Do current models have better understanding of text authors than the human coworkers of these authors? I expect this isn’t true right now (though it might be true for more powerful models for people who have written a huge amount of stuff online). This level of understanding isn’t sufficient for superhuman persuasion.
Both “better understanding” and in a sense “superhuman persuasion” seem to be too coarse a way to think about this (I realize you’re responding to a claim-at-similar-coarseness).
Models don’t need to capable of a pareto improvement on human persuasion strategies, to have one superhuman strategy in one dangerous context. This seems likely to require understanding something-about-an-author better than humans, not everything-about-an-author better.
Overall, I’m with you in not (yet) seeing compelling reasons to expect a super-human persuasion strategy to emerge from pretraining before human-level R&D. However, a specific [doesn’t understand an author better than coworkers] → [unlikely there’s a superhuman persuasion strategy] argument seems weak.

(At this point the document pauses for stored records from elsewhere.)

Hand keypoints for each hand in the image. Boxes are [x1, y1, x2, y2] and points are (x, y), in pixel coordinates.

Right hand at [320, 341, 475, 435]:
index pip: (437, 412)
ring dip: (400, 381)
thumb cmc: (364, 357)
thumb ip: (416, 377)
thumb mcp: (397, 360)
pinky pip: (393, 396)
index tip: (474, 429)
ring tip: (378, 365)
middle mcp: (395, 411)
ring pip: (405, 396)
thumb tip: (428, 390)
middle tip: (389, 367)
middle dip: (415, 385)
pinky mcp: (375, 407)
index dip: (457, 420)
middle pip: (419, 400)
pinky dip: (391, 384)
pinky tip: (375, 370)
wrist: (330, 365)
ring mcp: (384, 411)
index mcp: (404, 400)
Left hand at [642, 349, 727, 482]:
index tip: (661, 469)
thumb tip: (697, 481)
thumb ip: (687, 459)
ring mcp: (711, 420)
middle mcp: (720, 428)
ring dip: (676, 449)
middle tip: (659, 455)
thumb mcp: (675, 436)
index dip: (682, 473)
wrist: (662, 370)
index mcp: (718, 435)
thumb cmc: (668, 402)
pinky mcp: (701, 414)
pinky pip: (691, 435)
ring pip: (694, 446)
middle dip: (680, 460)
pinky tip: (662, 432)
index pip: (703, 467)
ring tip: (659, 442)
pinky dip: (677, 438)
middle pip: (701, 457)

It’s unclear to me what kinds of understanding are upstream pre-requisites of at least one [get a human to do what you want] strategy. It seems pretty easy to miss possibilities here.
If we don’t understand what the model would need to infer from context in order to make a given strategy viable, it may be hard to provide the relevant context for an evaluation. Obvious-to-me adjustments don’t necessarily help. E.g. giving huge amounts of context, since [inferences about author given input (x1)] are not a subset of [inferences about author given input (x1∪x2∪ … ∪x1000)].

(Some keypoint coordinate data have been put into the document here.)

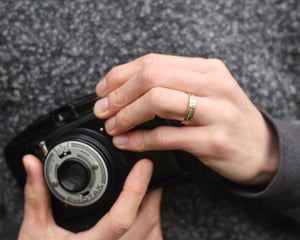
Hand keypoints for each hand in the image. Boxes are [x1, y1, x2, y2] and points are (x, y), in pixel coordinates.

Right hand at [18, 155, 162, 239]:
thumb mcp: (36, 232)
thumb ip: (37, 196)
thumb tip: (33, 163)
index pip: (121, 217)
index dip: (135, 189)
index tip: (143, 165)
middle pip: (146, 220)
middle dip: (149, 191)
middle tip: (143, 171)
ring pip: (154, 231)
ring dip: (153, 207)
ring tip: (145, 189)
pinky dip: (152, 225)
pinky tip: (143, 216)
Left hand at [94, 53, 278, 184]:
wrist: (261, 150)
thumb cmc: (226, 121)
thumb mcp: (204, 94)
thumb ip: (171, 87)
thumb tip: (126, 90)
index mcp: (206, 69)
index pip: (153, 61)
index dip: (120, 75)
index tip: (103, 90)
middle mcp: (212, 84)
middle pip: (151, 76)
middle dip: (118, 94)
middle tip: (103, 110)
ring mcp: (216, 112)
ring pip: (157, 100)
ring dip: (126, 115)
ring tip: (113, 126)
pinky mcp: (215, 140)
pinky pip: (167, 135)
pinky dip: (140, 140)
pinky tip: (127, 143)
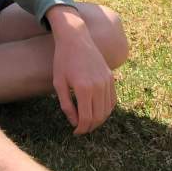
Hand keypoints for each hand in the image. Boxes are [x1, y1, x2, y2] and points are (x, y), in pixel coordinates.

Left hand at [46, 5, 115, 134]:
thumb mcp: (59, 83)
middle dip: (90, 126)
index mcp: (84, 88)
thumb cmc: (63, 60)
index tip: (75, 132)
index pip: (87, 118)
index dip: (81, 129)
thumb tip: (74, 122)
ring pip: (107, 110)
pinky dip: (107, 109)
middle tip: (81, 129)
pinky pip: (112, 100)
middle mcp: (99, 86)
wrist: (75, 38)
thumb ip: (66, 105)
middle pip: (99, 116)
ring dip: (99, 120)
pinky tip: (97, 111)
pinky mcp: (111, 77)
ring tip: (88, 121)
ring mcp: (107, 81)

However, a specific [doesn’t understand an author better than coworkers] → [unlikely there’s a superhuman persuasion strategy] argument seems weak.

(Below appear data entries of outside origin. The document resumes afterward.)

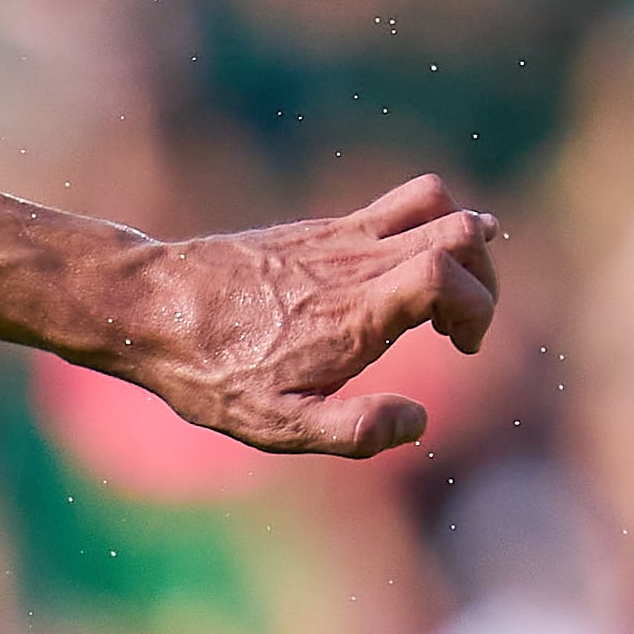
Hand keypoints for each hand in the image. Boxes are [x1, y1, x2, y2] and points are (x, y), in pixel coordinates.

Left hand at [110, 174, 500, 456]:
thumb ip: (354, 430)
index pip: (450, 272)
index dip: (479, 306)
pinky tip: (393, 279)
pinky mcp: (320, 229)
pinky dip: (424, 229)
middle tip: (456, 322)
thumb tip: (419, 421)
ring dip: (461, 240)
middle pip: (463, 228)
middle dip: (485, 275)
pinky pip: (395, 206)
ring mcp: (339, 237)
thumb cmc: (210, 372)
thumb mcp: (276, 424)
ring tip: (439, 291)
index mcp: (357, 311)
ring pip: (435, 203)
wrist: (147, 305)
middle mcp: (356, 263)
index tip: (457, 346)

Note that I wasn’t making this argument. I was just reponding to one specific story and then noting “I’m pretty skeptical of the specific stories I’ve heard for wildly superhuman persuasion emerging from pretraining prior to human level R&D capabilties”.
This is obviously only one of many possible arguments.
However, I’m still unclear what you meant by “This level of understanding isn’t sufficient for superhuman persuasion.”. If ‘this’ referred to [human coworker level], then you’re correct (I now guess you did mean this ??), but it seems a mildly strange point to make. It’s not clear to me why it’d be significant in the context without strong assumptions on correlation of capability in different kinds of understanding/persuasion.
I interpreted ‘this’ as referring to the [understanding level of current models]. In that case it’s not clear to me that this isn’t sufficient for superhuman persuasion capability. (by which I mean having the capability to carry out at least one strategy that fairly robustly results in superhuman persuasiveness in some contexts)
Both “better understanding” and in a sense “superhuman persuasion” seem to be too coarse a way to think about this (I realize you’re responding to a claim-at-similar-coarseness).
Models don’t need to capable of a pareto improvement on human persuasion strategies, to have one superhuman strategy in one dangerous context. This seems likely to require understanding something-about-an-author better than humans, not everything-about-an-author better.
Overall, I’m with you in not (yet) seeing compelling reasons to expect a super-human persuasion strategy to emerge from pretraining before human-level R&D.
However, a specific [doesn’t understand an author better than coworkers] → [unlikely there’s a superhuman persuasion strategy] argument seems weak.
It’s unclear to me what kinds of understanding are upstream pre-requisites of at least one [get a human to do what you want] strategy. It seems pretty easy to miss possibilities here.
If we don’t understand what the model would need to infer from context in order to make a given strategy viable, it may be hard to provide the relevant context for an evaluation.
Obvious-to-me adjustments don’t necessarily help. E.g. giving huge amounts of context, since [inferences about author given input (x1)] are not a subset of [inferences about author given input (x1 ∪ x2 ∪ … ∪ x1000)].
Note that I wasn’t making this argument. I was just reponding to one specific story and then noting “I’m pretty skeptical of the specific stories I’ve heard for wildly superhuman persuasion emerging from pretraining prior to human level R&D capabilties”.
This is obviously only one of many possible arguments.
Sure, understood.
However, I’m still unclear what you meant by “This level of understanding isn’t sufficient for superhuman persuasion.”. If ‘this’ referred to [human coworker level], then you’re correct (I now guess you did mean this ??), but it seems a mildly strange point to make. It’s not clear to me why it’d be significant in the context without strong assumptions on correlation of capability in different kinds of understanding/persuasion.
I interpreted ‘this’ as referring to the [understanding level of current models]. In that case it’s not clear to me that this isn’t sufficient for superhuman persuasion capability. (by which I mean having the capability to carry out at least one strategy that fairly robustly results in superhuman persuasiveness in some contexts)
Yep, I just literally meant, “human coworker level doesn’t suffice”. I was just making a relatively narrow argument here, sorry about the confusion.